Et Zinedine Zidane, seul entraîneur de football ayant remporté trois fois de suite la ligue des champions de football est venu, devant les journalistes sportifs incrédules, annoncer qu’il arrêtait son travail d’entraîneur du Real de Madrid.
Des centaines de journalistes, de commentateurs ont analysé ce choix, les raisons de ce choix, savoir si c’était une bonne décision.
Pendant sa conférence de presse les journalistes ont posé des questions et il a répondu simplement :
« Je ne suis pas fatigué d’entraîner, je suis fatigué d’une manière plus… globale.»
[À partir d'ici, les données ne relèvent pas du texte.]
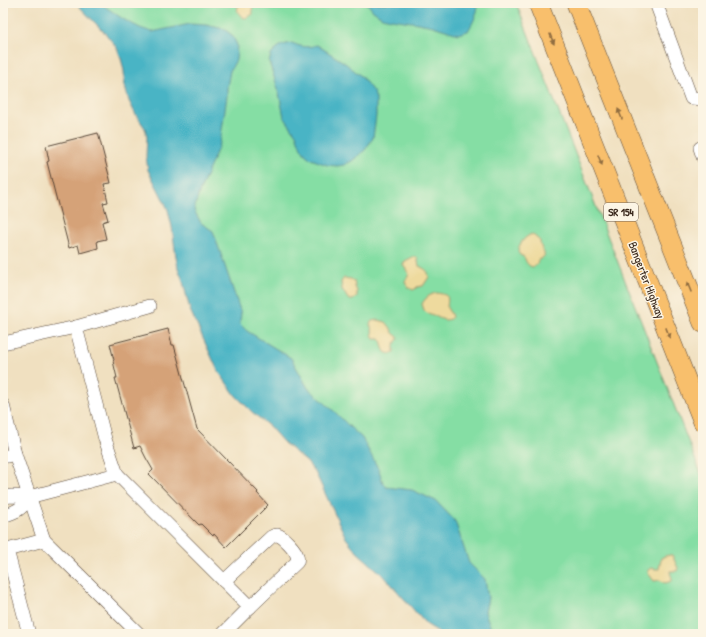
<svg xmlns="http://www.w3.org/2000/svg" width="706" height="637" font-family="'Patrick Hand',sans-serif">
<rect width="100%" height="100%" fill="#fcf5e5"/>
<filter id="ink" filterUnits="userSpaceOnUse"><feTurbulence type="fractalNoise" baseFrequency=".025" numOctaves="2"/><feDisplacementMap in="SourceGraphic" scale="8" xChannelSelector="R" yChannelSelector="G"/><feConvolveMatrix kernelMatrix="1 2 1 2 8 2 1 2 1" color-interpolation-filters="sRGB"/></filter>
<filter id="wash" filterUnits="userSpaceOnUse"><feTurbulence type="fractalNoise" baseFrequency=".012" numOctaves="4" result="noise"/><feDisplacementMap in="SourceGraphic" scale="16" xChannelSelector="R" yChannelSelector="G"/><feGaussianBlur stdDeviation="0.9" result="paint"/><feColorMatrix in="noise" values="0 0 0 0 0 0 0 0 0 0 0 0 0 0 0 0 0 1.4 0 .05"/><feComposite in="paint" operator="in"/></filter>
<g filter="url(#wash)">
<rect width="100%" height="100%" fill="#f0e0c0"/>
<polygon fill="#85dea4" stroke="#608461" points="87,3 516,3 703,479 703,634 452,634 229,344 124,34"/>
<g fill="#eeda9e" stroke="#94825e">
<path d="M243,3H250L252,5L253,14L248,17L245,18C240,16 236,12 238,6Z"/>
<path d="M532,234L540,241C540,252 551,255 538,260L537,264L533,267C527,266 526,261 524,257L520,255L518,252C518,245 524,237 532,234Z"/>
<path d="M413,257H417L419,266C425,269 428,270 429,277L423,286L417,287L415,289L413,290C409,288 406,286 405,281L408,276L409,274L403,265L405,261Z"/>
<path d="M344,278L351,279L354,281L355,287L357,291V296L356,298C353,300 351,301 348,299L342,289L341,282Z"/>
<path d="M437,293C450,295 448,297 447,308L451,314L452,317C445,325 435,314 427,313L424,310L422,304C425,298 430,294 437,293Z"/>
<path d="M378,320L386,322L390,327L393,333L398,337V339L394,345V352C391,354 388,354 385,352L383,348L381,340L380,339H374L373,338L372,329L370,325L371,322L372,321Z"/>
<path d="M670,555H672L678,568L677,571H670C670,575 673,578 672,581L665,583L660,580L654,581L648,573V570L651,568L655,569H659L661,558L665,556Z"/>
</g>
<g fill="#48b4c5" stroke="#426f72">
<polygon points="76,3 100,3 123,19 140,28 152,32 190,24 206,25 224,29 232,35 237,45 236,60 230,71 227,87 227,96 220,143 199,193 194,210 201,223 213,231 241,313 240,324 247,331 291,358 308,388 335,412 351,428 362,438 379,470 383,483 386,487 412,490 436,501 455,521 469,563 485,579 488,598 485,612 493,634 439,634 437,631 426,624 384,576 357,552 346,538 316,474 307,462 284,443 270,427 252,412 236,396 218,371 190,310 182,278 178,268 176,257 172,227 168,210 165,203 148,170 146,156 147,137 145,128 136,115 129,101 125,87 124,71 121,58 117,48 106,34"/>
<path d="M367,3H478C478,14 473,22 468,31L458,34L433,26L418,23L391,19L382,17L373,11Z"/>
<path d="M292,43C301,47 307,48 317,45L345,63L361,76L374,93L376,99V116L373,138L365,150L352,161L344,165L337,166L327,165L311,159L305,154L301,148L296,134L284,117L278,89L269,62L271,55L277,48L282,45Z"/>
</g>
<g id="blocks">
<g fill="#d5a278">
<polygon points="98,133 111,183 104,184 108,202 103,203 108,220 102,222 106,239 97,241 98,248 80,253 78,245 69,248 47,162 49,161 46,146"/>
<polygon points="168,329 172,345 174,345 197,429 258,492 257,493 268,505 226,547 214,534 213,536 201,524 199,525 149,474 153,470 146,458 140,446 134,448 115,378 117,378 113,361 114,360 110,344"/>
</g>
</g>
</g>
<g filter="url(#ink)">
<use href="#blocks" fill-opacity="0" stroke="#564536" stroke-width="1"/>
<g fill="none" stroke-linecap="round" stroke-linejoin="round">
<g stroke="#564536" stroke-width="14">
<g id="minor">
<polyline points="656,3 691,98 703,99"/>
<polyline points="703,148 700,148 703,157"/>
<polyline points="150,306 76,327 105,439 117,474 250,607 223,634"/>
<polyline points="3,343 76,327"/>
<polyline points="3,405 15,454 44,540 139,634"/>
<polyline points="3,457 15,454"/>
<polyline points="3,497 12,496 29,497 117,474"/>
<path d="M3,516C15,512 23,509 29,497"/>
<path d="M224,581L271,537C274,535 274,535 277,535C283,536 296,550 297,556C298,559 298,559 297,562L250,607"/>
<polyline points="29,634 7,550 44,540"/>
</g>
</g>
<g stroke="#564536" stroke-width="20">
<g id="highway">
<polyline points="538,3 703,422"/>
<polyline points="576,3 703,323"/>
</g>
</g>
<use href="#minor" stroke="#fff" stroke-width="13"/>
<use href="#highway" stroke="#f8bf6c" stroke-width="19"/>
</g>
<defs><path id="oneway-solid" d="M-6-.8H1V-3.2L6.5 0L1 3.2V.8H-6Z"/></defs>
<g fill="#906d41">
<use href="#oneway-solid" transform="translate(552 39) rotate(68)"/>
<use href="#oneway-solid" transform="translate(620 114) rotate(-112)"/>
<use href="#oneway-solid" transform="translate(600 160) rotate(68)"/>
<use href="#oneway-solid" transform="translate(689 287) rotate(-112)"/>
<use href="#oneway-solid" transform="translate(668 333) rotate(69)"/>
</g>
</g>
<g text-anchor="middle" dominant-baseline="central" stroke-width="3" stroke-linejoin="round" paint-order="stroke">
<rect fill="#fcf5e5" stroke="#75675a" stroke-width="1" x="604" y="203" width="34" height="18" rx="3"/>
<g font-size="11" font-weight="bold" fill="#3b2a1e">
<text x="621" y="212">SR 154</text>
</g>
<g font-size="12" fill="#3b2a1e" stroke="#fcf5e5">
<text transform="translate(647 280) rotate(69)">Bangerter Highway</text>
</g>
</g>
<rect width="706" height="637" fill="none" stroke="#fcf5e5" stroke-width="16"/>
</svg>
Je suis fatigué, a t’il dit.
Peut-on encore dire qu’on est fatigué ?
Tous les « winners » de la terre, ne sont jamais fatigués. Par exemple Emmanuel Macron, non seulement dort peu mais en outre n’est jamais fatigué.
La fatigue est une faiblesse, peut-être une maladie. Il faut la soigner avec des médicaments, des drogues…
C’est encore la revue de presse de Claude Askolovitch du 1er juin 2018 qui mentionne un dossier d’un journal du Sud :
« [Ces drogues] qui nient la fatigue et qui détruisent la vie, et elles sont le dossier de La Provence ce matin. Ces nouvelles drogues de synthèse, NPS (nouveaux produits de synthèse), aussi glaçantes que Zidane est solaire, qui prennent la forme de bonbons et portent les noms de fêtes, Yucatan fire, Spice, Buddha blues, sont les petits cailloux d’un voyage au bout de la nuit. Elles tuent en France et ont tué en Provence l’été dernier, c’est arrivé là-bas… Et voilà pourquoi le journal s’en saisit.
C’est un dossier pédagogique, pour des adultes qui doivent apprendre ; des molécules chimiques sont inventés par les laboratoires dans les années 50 pour comprendre le fonctionnement du cerveau. Elles sont désormais triturées et produites en chine, commercialisées sur internet, sans cesse renouvelées, elles sont des bombes chimiques. »
La revue « Psychologie » a donné la parole à un acupuncteur, Maurice Tran Dinh Can, qui dit : « Accepter sa fatigue n’est pas un aveu de faiblesse »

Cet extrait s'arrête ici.